Fund effective June 28, 1989.” I App. at 25. Moreover, in its proposed findings

and conclusions and responses to ONG’s proposed findings and conclusions,

Apache mentioned that it had previously transferred any interest in the Giles

Well. See id. at 200, 217, 257-58, 267, 268, 272. Finally, Apache briefly argued

during a hearing on post-trial findings that a third party, not Apache, was party to

the 1980 contract when its term was completed. Id. at 325-35. However, the

issue of subsequent assignment by Apache was not an issue included in the

district court’s pretrial order, id. at 88-102, and Apache failed to request that the

pretrial order be amended to include this defense. Moreover, when Apache

presented evidence of the chain of title to the Giles Well at trial, ONG objected

because the defense that an unnamed third party was liable was not raised in the

pretrial order. V App. at 615. The court responded by stating that it did not think

that defense was being asserted, and counsel for Apache agreed. Id. at 616.

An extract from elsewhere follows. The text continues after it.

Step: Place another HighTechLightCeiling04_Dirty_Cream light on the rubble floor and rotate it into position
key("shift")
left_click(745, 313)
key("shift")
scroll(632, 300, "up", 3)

      The claim that the plaintiff has sued the wrong party is treated as an

                                         - 12 -
affirmative defense because it constitutes an avoidance or a bar. Fed. R. Civ. P.

8(c). A defense not raised in a pretrial order may not be asserted at trial. See

Fed. R. Civ. P. 16(e) (stating that the pretrial order controls the course of the

action unless modified by a subsequent order); see also Expertise, Inc. v. Aetna

Finance, Co., 810 F.2d 968, 973 (10th Cir. 1987) (finding that a defense was not

waived because it was included in the pre-trial order). Thus, Apache’s only

presentation to the district court that some third party was liable under the

contract took place as a general denial in the answer, in Apache’s proposed

findings and conclusions, and in Apache’s response to the proposed findings

submitted by ONG. The court of appeals may not try issues for the district court

or make findings on theories that should have been presented to the district court

in an adversarial fashion. For whatever reason, Apache raised this issue almost as

an afterthought, and this is insufficient to preserve it for appeal. Lyons v.

Jefferson Bank & Trust, 994 F.2d 716, 721 (10th Cir. 1993).

      AFFIRMED. ONG’s motion to include a Supplemental Appendix is hereby

granted.

                                        Entered for the Court

                                        Paul J. Kelly, Jr.